David lived to see Solomon on his throne (1 Kings 1:47-48), but not to see his greater son rule forever (2 Samuel 7:12-13,16).

Jeremiah lived to see his prophecies fulfilled—Judah fallen & taken into exile (Jer 20:4-5), the disaster of running to Egypt (Jer 42:14-17).  But he didn’t live to see the fulfillment of his prophecy of returning from exile after 70 years (Jer 29:10).

Simeon lived to see the infant Messiah (Luke 2:25-26), but didn’t live to see him preach and teach (verses 29-32).

John the Baptist lived to see Jesus increase while he decreased (John 3:30), but didn’t live to see Jesus with his winnowing fork in his hand executing the Lord’s judgments on the brood of vipers (Matthew 3:7-12).

Mary lived to have her soul pierced by grief (Luke 2:34-35), and then to see her son risen and then ascended to heaven (Acts 1:10-11,14).  But she didn’t live to see the return in the same way he left.

Paul lived to see the completion of the course the Lord had set for him (2 Timothy 4:6-8), but not to be among those alive who are to be caught up to meet the Lord, along with those who have been raised (1 Thessalonians 4:16-17).

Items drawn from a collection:

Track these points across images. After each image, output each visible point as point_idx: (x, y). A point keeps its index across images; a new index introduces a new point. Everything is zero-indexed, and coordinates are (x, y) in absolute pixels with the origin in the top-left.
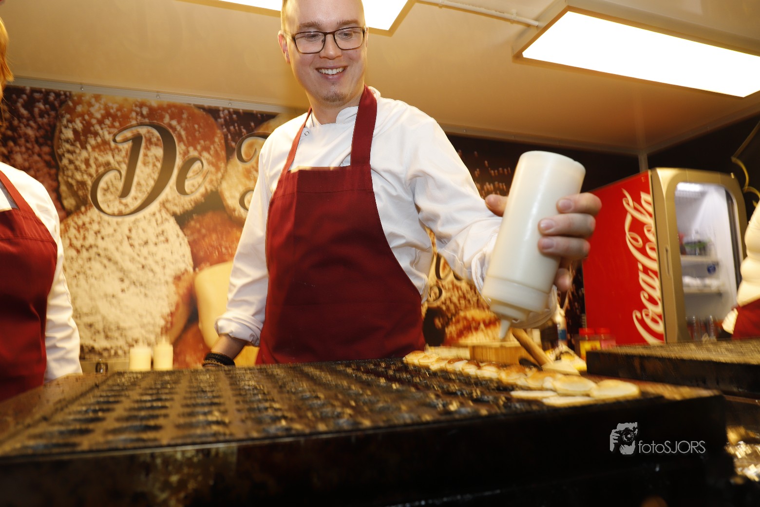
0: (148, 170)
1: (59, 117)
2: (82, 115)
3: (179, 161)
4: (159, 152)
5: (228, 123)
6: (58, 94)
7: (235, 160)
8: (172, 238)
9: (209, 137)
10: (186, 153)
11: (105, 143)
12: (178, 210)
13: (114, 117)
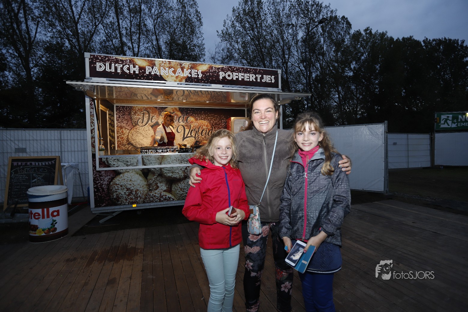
0: (146, 118)
1: (131, 111)
2: (134, 110)
3: (151, 117)
4: (147, 115)
5: (159, 110)
6: (130, 106)
7: (160, 116)
8: (151, 130)
9: (156, 112)
10: (152, 115)
11: (139, 114)
12: (151, 125)
13: (140, 110)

### Tasks for this exercise
**A)** Answer these from the Bible passage:
(i) Which verse is cited for Jeremiah's prophecy of returning from exile after 70 years?
(ii) What did Simeon live to see?
(iii) What did Paul live to see?
**B)** In one to three sentences, explain why the Bible passage says Jeremiah lived to see his prophecies fulfilled and also why it says he did not see all of them fulfilled.
**C)** Print everything in the Bible passage from "Simeon lived to" down to "way he left.".

### Answer list
**A)**
(i) Jeremiah 29:10 (Jer 29:10).
(ii) The infant Messiah.
(iii) The completion of the course the Lord had set for him.

**B)** He saw Judah fall and be taken into exile, and he saw the disaster of running to Egypt. He did not live to see his prophecy of returning from exile after 70 years come true.

**C)**
Simeon lived to see the infant Messiah (Luke 2:25-26), but didn’t live to see him preach and teach (verses 29-32).

John the Baptist lived to see Jesus increase while he decreased (John 3:30), but didn’t live to see Jesus with his winnowing fork in his hand executing the Lord’s judgments on the brood of vipers (Matthew 3:7-12).

Mary lived to have her soul pierced by grief (Luke 2:34-35), and then to see her son risen and then ascended to heaven (Acts 1:10-11,14).  But she didn’t live to see the return in the same way he left.